"Satu saja : Jangan lecehkan tulisan orang lain. Siapa tau, mungkin itu satu-satunya nafas yang dia punya"
This is going to be my first time of reviewing a poems book. I am not really sure how to review this (either in Malay or in English) because this collection of poems are beautifully written in Malay with combination of Indonesian. It talks about the heartbroken, longing, loneliness, hope and struggle.
To those whom loves poems as much as I do, and you know I turn to poems everytime I'm on my lowest point. When I get through heartbroken phase, depression phase, confusion phase. There is always a collection of poems that I read through and just read it again and again and try my very best to stay calm and be rational.
For this time around, again, I got into depression because of relationship issue and I met this book. I always believe books come to you and not the other way around. They want you to read them that's why you attracted to it. Your sub-conscious tells you to get the book. That's why I think bookworms become bookworms because of the law of attraction between human and the book. They pull you into the unending of feeling attracts to books.
Back to this book, let me share some of the poems that touch me more than others;
Di bawah rintik hujan aku berdansa
Menari ikut nyanyian suara hujan
Merasakan tiap tetes hujan yang jatuh
Berputar putar ikut rentak bundaran sendiri,
Tangan dihanturkan biar berdepa
Dinginnya air hujanmeluluhkan bahang hati
Saat itu aku tidak lagi peduli mata mata lain
Biarkan mereka berkata kata
Biarkan aku menikmatinya sendiri.
Datang lagi hujan temani aku
Datang lagi hujan temui aku.
Karena dengan hadirnya rintik rintik itu
Aku menemukan kembali
This piece reminds me of him, that one special friend. He told me how stressed he was because of his nature of work, addition to the human problem he faced on that one time. Then he fell off from buildings, his sick body, all of these things that made him craves on rain. He said rain brings him happiness. He feels like a kid again. He forgot his worries. I imagined him smiling under the rain, jumping into puddles, enjoying every seconds of that moment and crying to let go of his problems. He is one tough friend. I wish you happiness.
Kau hadir lagi
Kau datang lagi
Kau kembali lagi
Kau muncul lagi
You haunted me every night for a month, and when I saw you in my dreams I feel like everything else is a dream. I feel like you are more real than a real world itself. This feeling tortures me more than I can even imagine before. The thought of you coming back to me and everything goes back to normal kills me internally. It was the first time. Ever. Feeling so hopeless and restless. Unsure. But the same thought, the same shadow of you, keeps me moving on from that phase.
For the last piece,
Tentang Cinta, Hati dan Rasa
Tentang cinta, hati dan rasa
Cermin di depanku melihat aku dan bertanya
"apakah kau tau apa yang sedang kau bicarakan?"

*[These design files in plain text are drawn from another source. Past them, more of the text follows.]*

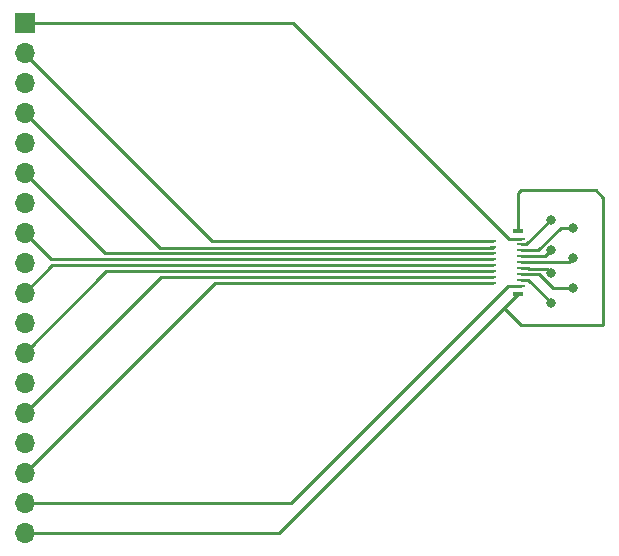
<source format=gtl>
G04 #@! TF.GenerationSoftware,KiCad,Pcbnew,(5.1.8)-1*
G04 #@! TF.CreationDate,2021-03-29T09:45:07+03:00*
G04 #@! TF.ProjectId,adapter,61646170-7465-4722-9e6b-696361645f70,rev?*
G04 #@! TF.SameCoordinates,Original*
G04 #@! TF.FileFunction,Copper,L1,Top*
G04 #@! TF.FilePolarity,Positive*
%FSLAX46Y46*%
G04 Gerber Fmt 4.6, Leading zero omitted, Abs format (unit mm)*
G04 Created by KiCad (PCBNEW (5.1.8)-1) date 2021-03-29 09:45:07*
%MOMM*%
%LPD*%
G01*
G04 APERTURE LIST*
G04 #@! TA.AperFunction,SMDPad,CuDef*
%ADD10R,0.720000X0.250000*%
G04 #@! TD*
G04 #@! TA.AperFunction,SMDPad,CuDef*
%ADD11R,0.570000X0.250000*%
G04 #@! TD*
G04 #@! TA.AperFunction,SMDPad,CuDef*
%ADD12R,0.950000X0.400000*%
G04 #@! TD*
G04 #@! TA.AperFunction,ComponentPad*
%ADD13R,1.700000X1.700000*%
G04 #@! TD*
G04 #@! TA.AperFunction,ComponentPad*
%ADD14O,1.700000X1.700000*%
G04 #@! TD*
G04 #@! TA.AperFunction,ViaPad*
%ADD15C,0.800000*%
G04 #@! TD*
G04 #@! TA.AperFunction,Conductor*
%ADD16C,0.250000*%
G04 #@! TD*
G04 APERTURE END LIST*
D10*
X183537000Y-89186000D03*
D11*
X181132000Y-89436000D03*
D10*
X183537000Y-89686000D03*
D11*
X181132000Y-89936000D03*
D10*
X183537000Y-90186000D03*
D11*
X181132000Y-90436000D03*
D10*
X183537000Y-90686000D03*
D11*
X181132000Y-90936000D03*
D10*
X183537000Y-91186000D03*
D11*
X181132000Y-91436000D03*
D10*
X183537000Y-91686000D03*
D11*
X181132000Y-91936000D03*
D10*
X183537000Y-92186000D03*
D11*
X181132000Y-92436000D03*
D10*
X183537000Y-92686000D03*
D11*
X181132000Y-92936000D03*
D10*
X183537000Y-93186000D03*
D12*
X183272000Y-93856000D03*
X183272000Y-88516000D03*
D13*
X141525001Y-70913001D03*
D14*
X141525001Y-73453001D03*
X141525001Y-75993001D03*
X141525001Y-78533001D03*
X141525001Y-81073001D03*
X141525001Y-83613001D03*
X141525001Y-86153001D03*
X141525001Y-88693001D03*
X141525001Y-91233001D03*
X141525001Y-93773001D03*
X141525001Y-96313001D03*
X141525001Y-98853001D03*
X141525001Y-101393001D03*
X141525001Y-103933001D03*
X141525001Y-106473001D03*
X141525001Y-109013001D03*
X141525001Y-111553001D03*
X141525001Y-114093001D03*
D15*
X186055000Y-87630000D03*
X187960000Y-88265000D03*
X186055000Y-90170000D03*
X187960000Y-90805000D03*
X186055000Y-92075000D03*
X187960000Y-93345000D03*
X186055000Y-94615000D03*
D16*
X164258001Y-70913001D02*
X141525001Y-70913001D01*
X182531000Y-89186000D02*
X164258001Y-70913001D01*
X183537000Y-89186000D02*
X182531000Y-89186000D01*
X141525001Y-73453001D02*
X141525001Y-73580001D01*
X157381000Y-89436000D02*
X181132000Y-89436000D01*
X141525001Y-73580001D02*
X157381000Y-89436000D01*
X183513000Y-89662000D02*
X183537000Y-89686000D01*
X183999000Y-89686000D02*
X186055000Y-87630000D01*
X183537000Y-89686000D02*
X183999000Y-89686000D01*
X181132000Y-89936000D02*
X181132000Y-89985999D01*
X152977999Y-89985999D02*
X141525001Y-78533001D01*
X181132000Y-89985999D02*
X152977999Y-89985999D01*
X186886998Y-88265000D02*
X187960000Y-88265000D01*
X184965998Y-90186000D02*
X186886998Y-88265000D01*
X183537000Y-90186000D02*
X184965998Y-90186000D01*
X148348000Y-90436000D02*
X141525001Y-83613001D01*
X181132000Y-90436000D02*
X148348000Y-90436000D01*
X185588990Y-90636010D02*
X186055000Y-90170000D01*
X184196990Y-90636010D02*
X185588990Y-90636010D01*
X184147000Y-90686000D02*
X184196990Y-90636010D01*
X183537000Y-90686000D02*
X184147000Y-90686000D01*
X143768000Y-90936000D02*
X141525001Y-88693001D01*
X181132000Y-90936000D02*
X143768000Y-90936000D01*
X187579000Y-91186000D02*
X187960000Y-90805000D01*
X183537000Y-91186000D02*
X187579000Y-91186000D01*
X143862002Y-91436000D02*
X141525001Y-93773001D01*
X181132000Y-91436000D02*
X143862002Y-91436000D01*
X185715990Y-91735990D02*
X186055000Y-92075000D01*
X184196990Y-91735990D02*
X185715990Y-91735990D01*
X184147000Y-91686000D02*
X184196990Y-91735990D01*
X183537000Y-91686000D02*
X184147000Y-91686000D01*
X148442002Y-91936000D02*
X141525001Y-98853001D01*
X181132000Y-91936000D02*
X148442002Y-91936000D01*
X186251998Y-93345000D02*
X187960000Y-93345000D01*
X185092998Y-92186000D02*
X186251998Y-93345000D01*
X183537000Y-92186000D02*
X185092998Y-92186000D01*
X153022002Y-92436000D02*
X141525001Y-103933001D01*
X181132000Y-92436000D02*
X153022002Y-92436000D01*
X186055000Y-94594000D02*
X186055000Y-94615000D01*
X184147000Y-92686000D02*
X186055000Y-94594000D01*
X183537000Y-92686000D02*
X184147000Y-92686000D01*
X157602002Y-92936000D02*
X141525001Y-109013001D01*
X181132000Y-92936000D02*
X157602002Y-92936000D01*
X161496999Y-111553001D02*
X141525001Y-111553001D01*
X164036999Y-111553001D02*
X161496999Y-111553001D01*
X182404000Y-93186000D02*
X164036999Y-111553001D01*
X183537000Y-93186000D02*
X182404000Y-93186000D01*
X163034999Y-114093001D02*
X141525001Y-114093001D01*
X183515000Y-96520000D02*
X182061500Y-95066500D01*
X190500000Y-96520000D02*
X183515000Y-96520000D01*
X190500000Y-85725000D02*
X190500000Y-96520000D01*
X189865000Y-85090000D02*
X190500000Y-85725000D01*
X183515000Y-85090000D02*
X189865000Y-85090000D01*
X183272000Y-85333000D02*
X183515000Y-85090000D01*
X183272000Y-88516000D02*
X183272000Y-85333000D01*
X182061500Y-95066500D02*
X163034999Y-114093001D01*
X183272000Y-93856000D02*
X182061500Y-95066500D01*
M02*

</source>
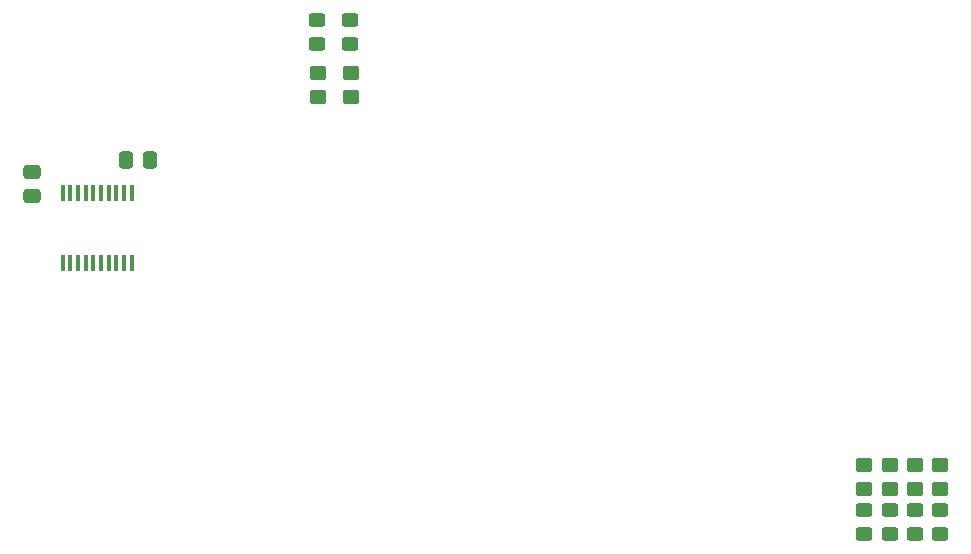
<source format=gbr>
%TF.GenerationSoftware,KiCad,Pcbnew,8.0.0*%
%TF.CreationDate,2024-03-26T17:27:08+01:00*%
%TF.ProjectId,som-exp-host,736f6d2d-6578-4702-9d68-6f73742e6b69,rev?*%
%TF.SameCoordinates,Original*%
%TF.FileFunction,Paste,Top*%
%TF.FilePolarity,Positive*%
%FSLAX46Y46*%
G04 Gerber Fmt 4.6, Leading zero omitted, Abs format (unit mm)*
G04 Created by KiCad (PCBNEW 8.0.0) date 2024-03-26 17:27:08*
%MOMM*%
%LPD*%
G01*
G04 APERTURE LIST*
G04 Aperture macros list*
%AMRoundRect*
0 Rectangle with rounded corners*
0 $1 Rounding radius*
0 $2 $3 $4 $5 $6 $7 $8 $9 X,Y pos of 4 corners*
0 Add a 4 corners polygon primitive as box body*
4,1,4,$2,$3,$4,$5,$6,$7,$8,$9,$2,$3,0*
0 Add four circle primitives for the rounded corners*
1,1,$1+$1,$2,$3*
1,1,$1+$1,$4,$5*
1,1,$1+$1,$6,$7*
1,1,$1+$1,$8,$9*
0 Add four rect primitives between the rounded corners*
20,1,$1+$1,$2,$3,$4,$5,0*
20,1,$1+$1,$4,$5,$6,$7,0*
20,1,$1+$1,$6,$7,$8,$9,0*
20,1,$1+$1,$8,$9,$2,$3,0*%
G04 Aperture macros list end*
%ADD10RoundRect,0.250000X-0.450000X0.350000X-0.450000X-0.350000X0.450000X-0.350000X0.450000X0.350000X0*%
%ADD11RoundRect,0.250000X0.450000X-0.325000X0.450000X0.325000X-0.450000X0.325000X-0.450000X-0.325000X0*%
%ADD12RoundRect,0.250000X0.475000X-0.337500X0.475000X0.337500X-0.475000X0.337500X-0.475000X-0.337500X0*%
%ADD13RoundRect,0.250000X0.450000X-0.350000X0.450000X0.350000X-0.450000X0.350000X-0.450000X-0.350000X0*%
%ADD14RoundRect,0.250000X-0.450000X0.325000X-0.450000X-0.325000X0.450000X-0.325000X0.450000X0.325000X0*%
%ADD15R,0.450000X1.475000*%
%ADD16RoundRect,0.250000X-0.337500X-0.475000X0.337500X-0.475000X0.337500X0.475000X-0.337500X0.475000X0*%
G04 APERTURE END LIST*
D10*
%TO.C,R3*%
X179900000Y-115123400D03*
X179900000Y-117123400D03*
%TD*%
D11*
%TO.C,LED6*%
X173505000Y-120955000D03*
X173505000Y-118905000D03*
%TD*%
D12*
%TO.C,C7*%
X103000000Y-92351700D03*
X103000000Y-90276700D03*
%TD*%
D11*
%TO.C,LED4*%
X177765000Y-120955000D03*
X177765000Y-118905000D03*
%TD*%
D13*
%TO.C,R1*%
X130014400Y-83919600D03*
X130014400Y-81919600D03*
%TD*%
D14*
%TO.C,LED1*%
X129969400Y-77425600D03*
X129969400Y-79475600D03*
%TD*%
D15*
%TO.C,U14*%
X111464400Y-92124000D03*
X110814400Y-92124000D03*
X110164400Y-92124000D03*
X109514400Y-92124000D03*
X108864400Y-92124000D03*
X108214400Y-92124000D03*
X107564400Y-92124000D03*
X106914400Y-92124000D03*
X106264400Y-92124000D03*
X105614400Y-92124000D03*
X105614400Y-98000000D03*
X106264400Y-98000000D03*
X106914400Y-98000000D03*
X107564400Y-98000000D03*
X108214400Y-98000000D03*
X108864400Y-98000000D03*
X109514400Y-98000000D03*
X110164400Y-98000000D03*
X110814400Y-98000000D03*
X111464400Y-98000000D03*
%TD*%
D16*
%TO.C,C6*%
X110962500Y-89314200D03*
X113037500Y-89314200D03*
%TD*%
D10*
%TO.C,R4*%
X177770000Y-115123400D03*
X177770000Y-117123400D03*
%TD*%
%TO.C,R6*%
X173510000Y-115123400D03*
X173510000Y-117123400D03*
%TD*%
D11*
%TO.C,LED3*%
X179895000Y-120955000D03*
X179895000Y-118905000D03*
%TD*%
D10*
%TO.C,R5*%
X175640000Y-115123400D03*
X175640000Y-117123400D03*
%TD*%
D13*
%TO.C,R2*%
X127242582Y-83919600D03*
X127242582Y-81919600D03*
%TD*%
D14*
%TO.C,LED2*%
X127197582Y-77425600D03*
X127197582Y-79475600D03*
%TD*%
D11*
%TO.C,LED5*%
X175635000Y-120955000D03*
X175635000Y-118905000D03*
%TD*%
M02*

</source>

Merenungnya kembali, aku jawab
"aku tau persis siapa seorang aku
Pada dasarnya tidak di posisi layak tuk
Berkata tentang cinta, hati dan rasa"
Cermin, aku cuma mau bereskpresi;
Selagi nafas itu masih ada
Selagi memori itu masih ada
Selagi kita masih ada - kita.
It was a short journey, of knowing another stranger to become a special one back to a stranger. It was a lengthy process of human interaction which I always avoid to face. I chose to exclude myself from another being just because I know I can fall into deepest pit of hell if it goes unwell. However, God ask me, us, to show some effort to get something and here I am, trying to be better.
p/s: to you my special friend, you have been sitting on a special place in my heart, I decided to make you my special one, but maybe, I think, maybe, there is just no "you and me" in the future so that's why this happen. To make me learn something from you but never to learn forever with you. Thank you.